Honorary Senior Visiting Fellow
Bhramar Mukherjee is John D. Kalbfleisch Collegiate Professor and Chair of Biostatistics; Professor of Epidemiology and Global Public Health, University of Michigan School of Public Health; She also serves as the Associate Director for Quantitative Data Sciences, The University of Michigan Rogel Cancer Center. Her research interests include statistical methods for analysis of electronic health records, studies of gene-environment interaction, Bayesian methods, shrinkage estimation, analysis of high dimensional exposure data. Bhramar and her team took an active role in modeling the SARS-CoV-2 virus trajectory in India during the pandemic, with the research being covered by major media outlets like Reuters, BBC, NPR, NYT, WSJ, Der Spiegel, Australian National Radio and the Times of India. She has co-authored more than 350 articles in statistics, biostatistics, medicine, and public health. She is the founding director of the University of Michigan’s summer institute on Big Data.
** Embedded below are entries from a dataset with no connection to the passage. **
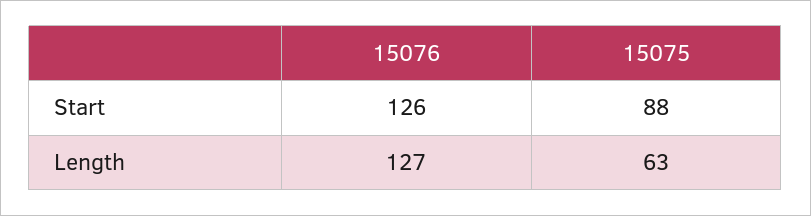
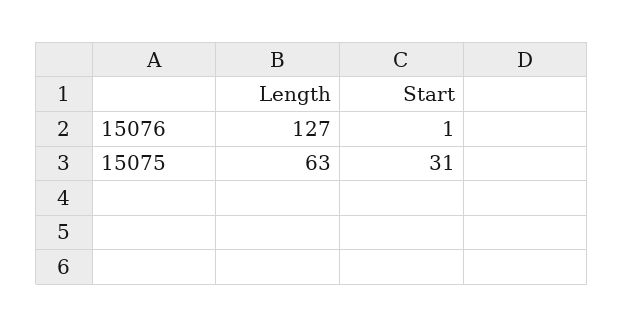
  {
    "15076": {
-     "Start": 126,
+     "Start": 1,
      "Length": 127
    },
    "15075": {
-     "Start": 88,
+     "Start": 31,
      "Length": 63
    }
  }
Bhramar is a fellow of the American Statistical Association and the American Association for the Advancement of Science. She is the recipient of many awards for her scholarship, service and teaching at the University of Michigan and beyond: including the Gertrude Cox Award from the Washington Statistical Society in 2016, the L. Adrienne Cupples Award, from Boston University in 2020. In 2021 she was presented with the Distinguished Woman Scholar Award from Purdue University, the Janet L. Norwood award from the University of Alabama at Birmingham, the Sarah Goddard Power Award from the University of Michigan Academic Women’s Caucus, and most recently, in 2022 she was Elected as a Member of the US National Academy of Medicine.
As of May 1st, 2023 she will be joining the MRC Biostatistics Unit, Cambridge University as a Honorary Senior Visiting Fellow, while maintaining her current primary appointment at the University of Michigan.